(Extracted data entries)
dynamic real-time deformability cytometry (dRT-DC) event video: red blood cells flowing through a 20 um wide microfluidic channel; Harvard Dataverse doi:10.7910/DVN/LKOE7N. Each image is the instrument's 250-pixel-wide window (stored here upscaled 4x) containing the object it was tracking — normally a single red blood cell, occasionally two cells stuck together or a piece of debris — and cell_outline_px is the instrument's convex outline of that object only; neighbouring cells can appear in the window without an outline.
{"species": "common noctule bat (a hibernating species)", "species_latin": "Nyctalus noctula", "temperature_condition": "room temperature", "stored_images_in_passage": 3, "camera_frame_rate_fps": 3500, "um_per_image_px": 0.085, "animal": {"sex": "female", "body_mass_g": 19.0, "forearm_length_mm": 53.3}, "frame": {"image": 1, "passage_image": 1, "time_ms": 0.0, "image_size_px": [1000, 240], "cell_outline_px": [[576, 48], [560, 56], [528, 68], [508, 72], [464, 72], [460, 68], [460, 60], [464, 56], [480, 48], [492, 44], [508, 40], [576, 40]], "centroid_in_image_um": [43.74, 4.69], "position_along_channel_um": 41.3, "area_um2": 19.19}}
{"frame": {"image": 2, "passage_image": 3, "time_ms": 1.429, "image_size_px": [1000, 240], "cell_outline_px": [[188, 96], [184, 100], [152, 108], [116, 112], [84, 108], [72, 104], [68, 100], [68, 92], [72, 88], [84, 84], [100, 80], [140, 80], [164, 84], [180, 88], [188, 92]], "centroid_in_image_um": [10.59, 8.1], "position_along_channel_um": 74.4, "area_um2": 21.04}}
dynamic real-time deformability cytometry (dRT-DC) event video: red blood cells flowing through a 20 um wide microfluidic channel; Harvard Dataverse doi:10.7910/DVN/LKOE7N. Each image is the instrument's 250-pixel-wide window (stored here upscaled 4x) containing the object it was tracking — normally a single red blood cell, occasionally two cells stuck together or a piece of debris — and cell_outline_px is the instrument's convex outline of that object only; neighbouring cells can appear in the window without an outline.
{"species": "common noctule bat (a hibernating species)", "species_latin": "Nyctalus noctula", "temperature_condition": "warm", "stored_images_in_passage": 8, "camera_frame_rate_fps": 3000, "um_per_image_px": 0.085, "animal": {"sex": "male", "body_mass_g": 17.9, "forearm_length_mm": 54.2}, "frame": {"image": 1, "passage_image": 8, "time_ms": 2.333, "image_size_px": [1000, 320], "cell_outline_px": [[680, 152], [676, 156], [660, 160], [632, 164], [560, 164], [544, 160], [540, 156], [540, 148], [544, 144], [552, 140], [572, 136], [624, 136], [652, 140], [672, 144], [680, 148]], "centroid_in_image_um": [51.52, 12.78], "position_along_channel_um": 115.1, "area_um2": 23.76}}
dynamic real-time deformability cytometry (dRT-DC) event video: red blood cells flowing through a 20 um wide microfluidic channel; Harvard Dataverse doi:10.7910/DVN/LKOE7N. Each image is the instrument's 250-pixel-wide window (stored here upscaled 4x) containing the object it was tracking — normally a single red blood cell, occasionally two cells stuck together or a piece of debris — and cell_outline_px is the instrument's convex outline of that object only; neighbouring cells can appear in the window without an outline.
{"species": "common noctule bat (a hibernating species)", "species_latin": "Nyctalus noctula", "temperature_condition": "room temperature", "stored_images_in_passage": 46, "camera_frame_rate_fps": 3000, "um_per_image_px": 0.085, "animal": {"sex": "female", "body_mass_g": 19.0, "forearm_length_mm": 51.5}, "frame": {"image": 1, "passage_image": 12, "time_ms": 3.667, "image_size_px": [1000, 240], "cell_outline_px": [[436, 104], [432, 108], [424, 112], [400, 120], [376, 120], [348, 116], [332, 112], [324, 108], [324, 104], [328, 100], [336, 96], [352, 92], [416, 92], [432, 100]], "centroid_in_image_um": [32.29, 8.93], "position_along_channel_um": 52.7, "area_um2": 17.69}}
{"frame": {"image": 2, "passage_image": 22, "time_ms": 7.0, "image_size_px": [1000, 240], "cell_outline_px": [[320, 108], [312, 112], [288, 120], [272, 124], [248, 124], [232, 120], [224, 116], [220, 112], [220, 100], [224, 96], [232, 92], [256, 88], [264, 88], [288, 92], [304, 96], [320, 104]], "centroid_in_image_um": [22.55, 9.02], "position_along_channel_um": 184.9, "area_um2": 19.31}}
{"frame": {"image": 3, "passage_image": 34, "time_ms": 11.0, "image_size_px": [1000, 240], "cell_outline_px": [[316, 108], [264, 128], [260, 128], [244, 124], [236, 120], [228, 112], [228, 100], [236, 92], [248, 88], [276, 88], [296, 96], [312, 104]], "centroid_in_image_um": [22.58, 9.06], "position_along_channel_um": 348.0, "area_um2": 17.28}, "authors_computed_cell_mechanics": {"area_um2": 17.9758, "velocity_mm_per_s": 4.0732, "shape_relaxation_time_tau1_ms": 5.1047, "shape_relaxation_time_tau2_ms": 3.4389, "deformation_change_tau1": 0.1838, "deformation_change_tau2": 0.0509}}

#### REQUEST
In this exercise, repeat all entries exactly.

#### THE REPLY
dynamic real-time deformability cytometry (dRT-DC) event video: red blood cells flowing through a 20 um wide microfluidic channel; Harvard Dataverse doi:10.7910/DVN/LKOE7N. Each image is the instrument's 250-pixel-wide window (stored here upscaled 4x) containing the object it was tracking — normally a single red blood cell, occasionally two cells stuck together or a piece of debris — and cell_outline_px is the instrument's convex outline of that object only; neighbouring cells can appear in the window without an outline.
{"species": "common noctule bat (a hibernating species)", "species_latin": "Nyctalus noctula", "temperature_condition": "room temperature", "stored_images_in_passage": 3, "camera_frame_rate_fps": 3500, "um_per_image_px": 0.085, "animal": {"sex": "female", "body_mass_g": 19.0, "forearm_length_mm": 53.3}, "frame": {"image": 1, "passage_image": 1, "time_ms": 0.0, "image_size_px": [1000, 240], "cell_outline_px": [[576, 48], [560, 56], [528, 68], [508, 72], [464, 72], [460, 68], [460, 60], [464, 56], [480, 48], [492, 44], [508, 40], [576, 40]], "centroid_in_image_um": [43.74, 4.69], "position_along_channel_um": 41.3, "area_um2": 19.19}}
{"frame": {"image": 2, "passage_image": 3, "time_ms": 1.429, "image_size_px": [1000, 240], "cell_outline_px": [[188, 96], [184, 100], [152, 108], [116, 112], [84, 108], [72, 104], [68, 100], [68, 92], [72, 88], [84, 84], [100, 80], [140, 80], [164, 84], [180, 88], [188, 92]], "centroid_in_image_um": [10.59, 8.1], "position_along_channel_um": 74.4, "area_um2": 21.04}}
dynamic real-time deformability cytometry (dRT-DC) event video: red blood cells flowing through a 20 um wide microfluidic channel; Harvard Dataverse doi:10.7910/DVN/LKOE7N. Each image is the instrument's 250-pixel-wide window (stored here upscaled 4x) containing the object it was tracking — normally a single red blood cell, occasionally two cells stuck together or a piece of debris — and cell_outline_px is the instrument's convex outline of that object only; neighbouring cells can appear in the window without an outline.
{"species": "common noctule bat (a hibernating species)", "species_latin": "Nyctalus noctula", "temperature_condition": "warm", "stored_images_in_passage": 8, "camera_frame_rate_fps": 3000, "um_per_image_px": 0.085, "animal": {"sex": "male", "body_mass_g": 17.9, "forearm_length_mm": 54.2}, "frame": {"image": 1, "passage_image": 8, "time_ms": 2.333, "image_size_px": [1000, 320], "cell_outline_px": [[680, 152], [676, 156], [660, 160], [632, 164], [560, 164], [544, 160], [540, 156], [540, 148], [544, 144], [552, 140], [572, 136], [624, 136], [652, 140], [672, 144], [680, 148]], "centroid_in_image_um": [51.52, 12.78], "position_along_channel_um": 115.1, "area_um2": 23.76}}
dynamic real-time deformability cytometry (dRT-DC) event video: red blood cells flowing through a 20 um wide microfluidic channel; Harvard Dataverse doi:10.7910/DVN/LKOE7N. Each image is the instrument's 250-pixel-wide window (stored here upscaled 4x) containing the object it was tracking — normally a single red blood cell, occasionally two cells stuck together or a piece of debris — and cell_outline_px is the instrument's convex outline of that object only; neighbouring cells can appear in the window without an outline.
{"species": "common noctule bat (a hibernating species)", "species_latin": "Nyctalus noctula", "temperature_condition": "room temperature", "stored_images_in_passage": 46, "camera_frame_rate_fps": 3000, "um_per_image_px": 0.085, "animal": {"sex": "female", "body_mass_g": 19.0, "forearm_length_mm": 51.5}, "frame": {"image": 1, "passage_image": 12, "time_ms": 3.667, "image_size_px": [1000, 240], "cell_outline_px": [[436, 104], [432, 108], [424, 112], [400, 120], [376, 120], [348, 116], [332, 112], [324, 108], [324, 104], [328, 100], [336, 96], [352, 92], [416, 92], [432, 100]], "centroid_in_image_um": [32.29, 8.93], "position_along_channel_um": 52.7, "area_um2": 17.69}}
{"frame": {"image": 2, "passage_image": 22, "time_ms": 7.0, "image_size_px": [1000, 240], "cell_outline_px": [[320, 108], [312, 112], [288, 120], [272, 124], [248, 124], [232, 120], [224, 116], [220, 112], [220, 100], [224, 96], [232, 92], [256, 88], [264, 88], [288, 92], [304, 96], [320, 104]], "centroid_in_image_um": [22.55, 9.02], "position_along_channel_um": 184.9, "area_um2": 19.31}}
{"frame": {"image": 3, "passage_image": 34, "time_ms": 11.0, "image_size_px": [1000, 240], "cell_outline_px": [[316, 108], [264, 128], [260, 128], [244, 124], [236, 120], [228, 112], [228, 100], [236, 92], [248, 88], [276, 88], [296, 96], [312, 104]], "centroid_in_image_um": [22.58, 9.06], "position_along_channel_um": 348.0, "area_um2": 17.28}, "authors_computed_cell_mechanics": {"area_um2": 17.9758, "velocity_mm_per_s": 4.0732, "shape_relaxation_time_tau1_ms": 5.1047, "shape_relaxation_time_tau2_ms": 3.4389, "deformation_change_tau1": 0.1838, "deformation_change_tau2": 0.0509}}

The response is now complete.